That is the position right now. We will engage with the British Prime Minister. Given the extraordinary perseverance of the Finucane family, in my view, it is now more than timely for the British Government to respond appropriately in establishing a full public inquiry.

I thank the Taoiseach for that. From day one, as he knows, the British Government has resisted revealing the truth on the killing of Pat Finucane. In 2012, his wife, Geraldine, said:

At every turn, dead witnesses have been blamed and defunct agencies found wanting. Serving personnel and active state departments appear to have been excused. The dirt has been swept under the carpet without any serious attempt to lift the lid on what really happened to Pat and so many others.

I am sure that everyone in the Dáil hopes that the British Government will now stop resisting the truth and that Mr. Johnson will announce a full public inquiry because, as I have said and as the Taoiseach has so graciously reiterated, the Finucane family should not have to suffer any longer. They should not have to fight any longer. All the lies, bluffing and stalling have to end. Only the truth will give them peace. I ask the Taoiseach again to do everything he can to ensure they finally have that.

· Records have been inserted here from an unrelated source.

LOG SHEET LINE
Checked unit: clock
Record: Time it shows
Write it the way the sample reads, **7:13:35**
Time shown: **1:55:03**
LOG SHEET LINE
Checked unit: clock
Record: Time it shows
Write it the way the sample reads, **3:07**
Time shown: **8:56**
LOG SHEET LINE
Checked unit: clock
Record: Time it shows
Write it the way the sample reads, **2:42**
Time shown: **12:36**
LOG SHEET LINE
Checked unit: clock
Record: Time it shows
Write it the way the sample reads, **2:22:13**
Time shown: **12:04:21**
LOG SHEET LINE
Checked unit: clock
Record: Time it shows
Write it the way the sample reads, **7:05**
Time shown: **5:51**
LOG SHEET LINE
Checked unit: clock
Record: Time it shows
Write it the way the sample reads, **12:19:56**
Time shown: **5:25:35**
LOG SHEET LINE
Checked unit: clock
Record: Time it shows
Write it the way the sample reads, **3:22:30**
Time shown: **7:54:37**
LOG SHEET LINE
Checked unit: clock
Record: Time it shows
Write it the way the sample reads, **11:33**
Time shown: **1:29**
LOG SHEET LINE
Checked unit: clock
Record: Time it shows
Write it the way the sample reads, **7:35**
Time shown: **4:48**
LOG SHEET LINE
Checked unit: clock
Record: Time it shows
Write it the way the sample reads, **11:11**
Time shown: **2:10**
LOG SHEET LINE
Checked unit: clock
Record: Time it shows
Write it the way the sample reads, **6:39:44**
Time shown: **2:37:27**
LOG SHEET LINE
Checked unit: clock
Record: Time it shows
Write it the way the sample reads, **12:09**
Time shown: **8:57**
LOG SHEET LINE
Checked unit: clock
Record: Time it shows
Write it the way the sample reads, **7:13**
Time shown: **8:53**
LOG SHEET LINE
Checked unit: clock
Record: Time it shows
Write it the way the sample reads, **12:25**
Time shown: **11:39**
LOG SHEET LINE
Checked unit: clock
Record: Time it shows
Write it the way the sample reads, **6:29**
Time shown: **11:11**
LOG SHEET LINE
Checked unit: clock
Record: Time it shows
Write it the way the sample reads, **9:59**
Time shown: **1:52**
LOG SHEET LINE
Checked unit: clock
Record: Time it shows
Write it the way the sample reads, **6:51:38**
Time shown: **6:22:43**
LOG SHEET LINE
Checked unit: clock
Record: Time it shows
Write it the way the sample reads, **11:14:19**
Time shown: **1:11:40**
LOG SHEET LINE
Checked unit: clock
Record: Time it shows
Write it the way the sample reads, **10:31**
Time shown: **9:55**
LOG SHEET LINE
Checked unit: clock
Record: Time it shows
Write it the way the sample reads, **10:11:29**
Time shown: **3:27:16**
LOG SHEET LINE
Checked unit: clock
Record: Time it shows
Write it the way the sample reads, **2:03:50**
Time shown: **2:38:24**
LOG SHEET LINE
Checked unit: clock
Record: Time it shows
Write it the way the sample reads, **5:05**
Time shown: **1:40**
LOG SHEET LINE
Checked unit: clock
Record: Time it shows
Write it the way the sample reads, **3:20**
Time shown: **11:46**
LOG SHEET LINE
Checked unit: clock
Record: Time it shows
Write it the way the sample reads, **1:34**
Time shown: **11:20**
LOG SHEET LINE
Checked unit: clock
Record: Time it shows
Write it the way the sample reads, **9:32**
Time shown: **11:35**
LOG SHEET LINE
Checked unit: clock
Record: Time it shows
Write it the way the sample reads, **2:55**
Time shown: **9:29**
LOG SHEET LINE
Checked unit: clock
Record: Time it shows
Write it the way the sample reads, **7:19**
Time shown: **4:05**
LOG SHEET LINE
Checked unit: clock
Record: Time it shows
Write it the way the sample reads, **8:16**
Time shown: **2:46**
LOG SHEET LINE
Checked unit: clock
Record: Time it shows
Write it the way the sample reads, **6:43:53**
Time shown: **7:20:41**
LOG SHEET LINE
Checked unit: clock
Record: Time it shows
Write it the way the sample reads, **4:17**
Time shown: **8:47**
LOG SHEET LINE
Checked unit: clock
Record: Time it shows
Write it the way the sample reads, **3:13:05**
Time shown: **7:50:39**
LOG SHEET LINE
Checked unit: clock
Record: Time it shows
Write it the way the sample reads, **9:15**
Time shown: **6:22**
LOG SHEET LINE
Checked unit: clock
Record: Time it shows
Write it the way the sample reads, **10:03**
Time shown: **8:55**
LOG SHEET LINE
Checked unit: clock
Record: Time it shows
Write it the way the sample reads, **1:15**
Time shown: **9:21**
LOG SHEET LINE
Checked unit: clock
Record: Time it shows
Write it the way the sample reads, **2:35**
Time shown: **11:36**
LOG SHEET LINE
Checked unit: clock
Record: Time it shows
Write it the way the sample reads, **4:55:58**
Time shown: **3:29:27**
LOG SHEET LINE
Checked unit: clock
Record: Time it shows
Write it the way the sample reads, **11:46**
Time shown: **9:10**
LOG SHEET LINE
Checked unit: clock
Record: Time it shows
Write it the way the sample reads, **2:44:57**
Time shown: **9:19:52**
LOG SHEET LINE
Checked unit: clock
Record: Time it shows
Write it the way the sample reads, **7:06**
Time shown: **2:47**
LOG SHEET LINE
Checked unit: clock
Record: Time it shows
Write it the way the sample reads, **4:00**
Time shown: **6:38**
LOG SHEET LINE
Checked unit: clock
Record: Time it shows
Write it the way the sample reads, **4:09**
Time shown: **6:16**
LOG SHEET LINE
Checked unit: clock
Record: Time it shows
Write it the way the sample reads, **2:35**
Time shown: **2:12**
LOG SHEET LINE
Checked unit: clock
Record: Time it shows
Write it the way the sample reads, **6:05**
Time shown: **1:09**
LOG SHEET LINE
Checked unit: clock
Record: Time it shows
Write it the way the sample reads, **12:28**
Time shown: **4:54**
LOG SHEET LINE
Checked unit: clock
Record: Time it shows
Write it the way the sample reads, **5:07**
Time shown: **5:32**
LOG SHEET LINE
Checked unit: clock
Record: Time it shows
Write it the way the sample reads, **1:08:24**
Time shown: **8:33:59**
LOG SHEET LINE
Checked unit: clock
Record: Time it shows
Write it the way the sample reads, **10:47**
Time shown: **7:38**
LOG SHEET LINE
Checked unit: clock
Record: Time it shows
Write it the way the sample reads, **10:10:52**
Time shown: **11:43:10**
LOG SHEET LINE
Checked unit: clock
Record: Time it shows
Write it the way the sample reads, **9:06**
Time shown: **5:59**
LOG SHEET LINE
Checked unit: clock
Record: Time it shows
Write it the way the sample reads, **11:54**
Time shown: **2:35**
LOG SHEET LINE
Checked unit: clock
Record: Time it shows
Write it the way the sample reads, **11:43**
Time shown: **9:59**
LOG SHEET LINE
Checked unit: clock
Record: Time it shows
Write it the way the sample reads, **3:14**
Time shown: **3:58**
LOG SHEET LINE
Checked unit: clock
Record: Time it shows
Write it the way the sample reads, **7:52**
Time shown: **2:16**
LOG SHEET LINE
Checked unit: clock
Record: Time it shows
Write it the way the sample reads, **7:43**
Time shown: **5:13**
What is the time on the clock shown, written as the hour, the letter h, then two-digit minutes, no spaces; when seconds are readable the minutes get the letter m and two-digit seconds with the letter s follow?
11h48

I certainly will. There is a very important aspect to this also. Where sovereign governments enter into agreements, they should be adhered to and followed through. The Irish Government at the time entered into its commitments and it established the Smithwick inquiry, irrespective of where it would land and without fear or favour. The same should apply to the UK Government. In the conduct of international affairs and relationships between two sovereign friendly nations a basic tenet of such relationships should be that if we enter into agreements, they should be honoured. As a former Minister for Foreign Affairs, I pursued this at the time and met with quite considerable resistance. If the Deputy recalls, at that time the Bloody Sunday inquiry was coming to a conclusion. That may have been a context for the wider British response. There may be other factors that we all know about that may be hindering the right decision being made but, suffice to say, I believe it is important that the British Government would adhere to commitments given solemnly in respect of an overarching agreement that has worked for the benefit of all the people on this island and enhanced the relationships between the people living on these islands. It is in that spirit that I ask the British Prime Minister and the British Government to do the right thing on this occasion and establish a full public inquiry.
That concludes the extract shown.